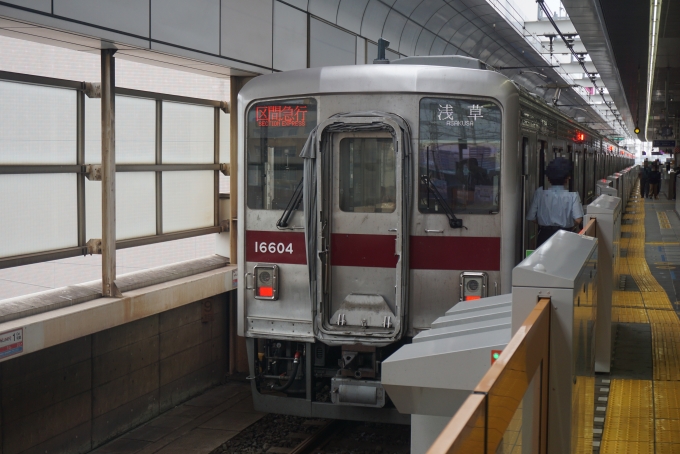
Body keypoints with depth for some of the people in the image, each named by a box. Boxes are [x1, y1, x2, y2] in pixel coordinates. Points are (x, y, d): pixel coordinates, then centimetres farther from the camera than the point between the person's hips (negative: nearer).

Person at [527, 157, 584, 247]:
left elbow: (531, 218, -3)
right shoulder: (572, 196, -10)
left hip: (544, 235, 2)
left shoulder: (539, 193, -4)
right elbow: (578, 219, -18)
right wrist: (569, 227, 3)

============

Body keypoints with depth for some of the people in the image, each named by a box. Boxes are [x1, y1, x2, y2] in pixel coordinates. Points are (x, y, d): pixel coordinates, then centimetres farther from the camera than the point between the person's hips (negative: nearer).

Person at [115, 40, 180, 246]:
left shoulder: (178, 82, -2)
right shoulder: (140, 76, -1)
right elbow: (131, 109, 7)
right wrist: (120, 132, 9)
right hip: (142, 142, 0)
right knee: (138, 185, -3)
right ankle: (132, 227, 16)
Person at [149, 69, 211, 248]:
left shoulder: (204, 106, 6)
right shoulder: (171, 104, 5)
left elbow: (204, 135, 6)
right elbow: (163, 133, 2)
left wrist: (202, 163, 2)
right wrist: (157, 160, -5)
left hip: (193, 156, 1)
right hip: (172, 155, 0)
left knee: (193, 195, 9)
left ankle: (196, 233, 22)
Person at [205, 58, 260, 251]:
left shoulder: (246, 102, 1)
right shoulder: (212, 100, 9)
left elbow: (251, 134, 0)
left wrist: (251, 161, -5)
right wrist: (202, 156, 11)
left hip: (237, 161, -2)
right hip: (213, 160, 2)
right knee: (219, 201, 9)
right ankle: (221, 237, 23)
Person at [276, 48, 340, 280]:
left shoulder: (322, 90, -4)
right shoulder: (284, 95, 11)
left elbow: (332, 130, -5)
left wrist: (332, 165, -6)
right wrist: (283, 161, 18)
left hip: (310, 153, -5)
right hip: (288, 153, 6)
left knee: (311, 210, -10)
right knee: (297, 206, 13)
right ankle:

============

[Task instructions]
Filter the entries above, copying every line that contains the word "knee". Matching is case-sensitive.

[Written solution]
right knee: (138, 185, -3)
left knee: (193, 195, 9)
right knee: (219, 201, 9)
left knee: (311, 210, -10)
right knee: (297, 206, 13)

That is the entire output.